Our 'Rolling Recession' Is the Latest Economic Meme — But What Does It Actually Mean? We may not be in for a "hard" or "soft" landing.
By Amanda Breen
When the economy takes a turn for the worse, we generally consider the landing "hard" or "soft" — in other words, we expect a quick catastrophe with millions of jobs lost or a gradual slowdown as inflation stalls.
But neither of those scenarios quite captures what's going on in the U.S. today. Instead, we're in what some people are calling a "rolling recession," a hybrid of sorts where industries contract on an alternating basis and the job market remains steady, Bloomberg reported.
Related: Are We Headed for a Recession? It's Complicated.

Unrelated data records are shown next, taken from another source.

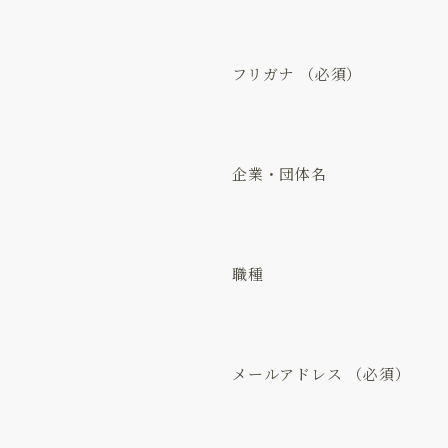
フリガナ
企業・団体名
職種
メールアドレス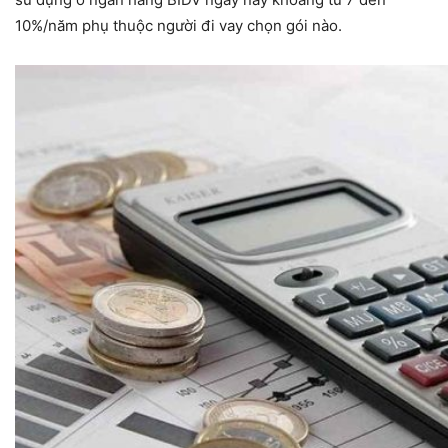
10%/năm phụ thuộc người đi vay chọn gói nào.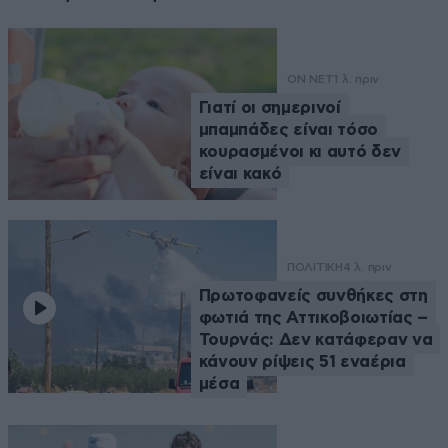
ON NET
1 λ. πριν
Γιατί οι σημερινοί
μπαμπάδες είναι τόσο
κουρασμένοι κι αυτό δεν
είναι κακό
ΠΟΛΙΤΙΚΗ
4 λ. πριν
Πρωτοφανείς συνθήκες στη
φωτιά της Αττικοβοιωτίας –
Τουρνάς: Δεν κατάφεραν να
κάνουν ρίψεις 51 εναέρια
μέσα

Despite mass tech layoffs dominating headlines since the end of last year, the job market as a whole has held firm with low unemployment and relatively fast-rising wages, per CNBC. What's more, 517,000 jobs were added in January alone, according to a report from the U.S. Bureau of Labor Statistics.
Although a "rolling recession" might not explain all of the economic ups and downs, it tracks with the pattern of various industry contractions.
Housing was first amid rapidly rising interest rates; manufacturing followed as demands for goods shrank and services grew; and now tech, which saw more than 97,000 job cuts since the end of 2022, is taking the hit, per Bloomberg.
Related: Worried About a Recession? Do This to Prepare Your Company.
But this isn't the first time we've been in a "rolling recession." Veteran financial market analyst Ed Yardeni told the outlet he remembers using the term in the mid-1980s during a collapse in energy prices and turmoil in commercial real estate, and 2016 saw another soft patch as well.